Anyway, the sequel – the Floating City, was something different. I wanted to set it in a Venice-like city and found that I was in two minds about whether to visit Venice to research it. I was keen to go, but talking to a friend of mine who had just been there – albeit in peak season – she said the reality of it ruined her imagining of what it would be like. 

Hmmm. That got me to thinking. So I decided not to visit until after I’d written the book, and for my imagining of Venice to stand as the city I wanted to write about. I did read a lot of histories of Venice though, and watch lots of videos, and spent a lot of time stalking the streets and canals on Google Maps.

So when people ask me if I went to Venice in researching the book, I say, ‘I went to Italy more times than Shakespeare did.’

And Shakespeare was the basis for my literary scaffolding of the three main female protagonists in the Floating City. They are the Montecchi sisters: Giuliette, Disdemona and Isabella.

They might sound like variations of Shakespeare’s characters: Juliet, Desdemona and Isabella (from Romeo and Juliet, Othello and the Merchant of Venice). But in fact they are the original characters from the Italian folk tales that Shakespeare adapted his plays from. Think of them as “origin” stories if you wish.

The original stories are worth checking out if you’re interested in seeing the way that Shakespeare built upon them and changed them in his own world-building: Luigi da Porto’s Giulietta e Romeo of 1530, Ser Giovanni’s Il Pecorone (the Dunce) of 1558, and Giraldi Cinthio’s Hecatommithi of 1565.

It was quite a challenge to entangle the three stories together in a way that did not give one more prominence than the others. But it was the same challenge for balancing the three elements of history, my imagining and literary precedents that I use in world-building. 

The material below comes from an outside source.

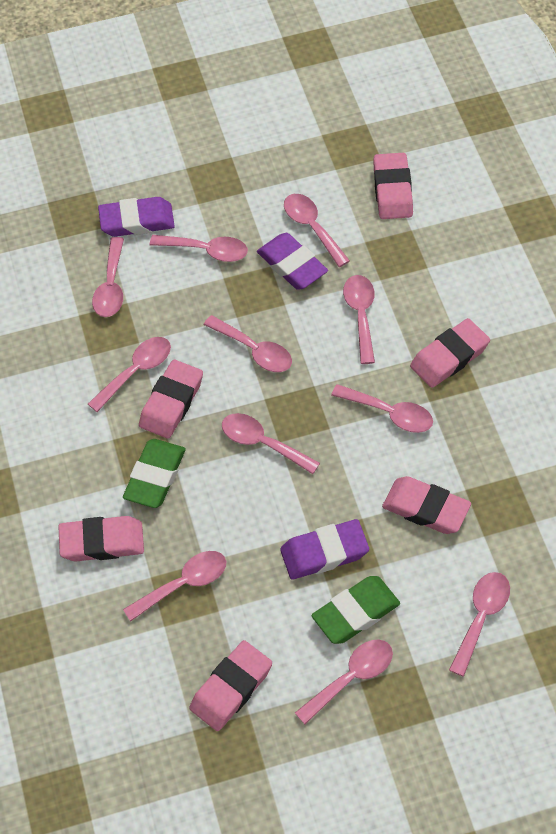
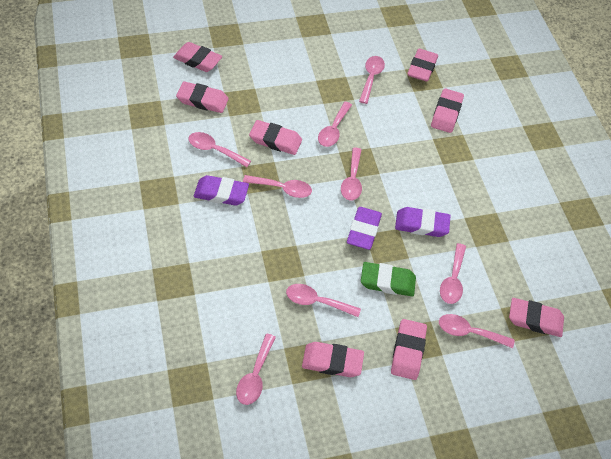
green eraser: 2 -> 1
pink eraser: 6 -> 8
pink spoon: 11 -> 9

To my thinking it’s like building a three-legged platform out of three different sets of building blocks. You have to keep adjusting and rebalancing, and you only know you’ve got it right when whatever you balance on the top no longer tips off.

And for me that’s the mysterious character the Shadow Master, standing up tall like a Renaissance statue, using his magic and wiles to maintain the balance of things. He’s pretty awesome and kick-arse himself and etc etc etc if you ever get the chance to read it.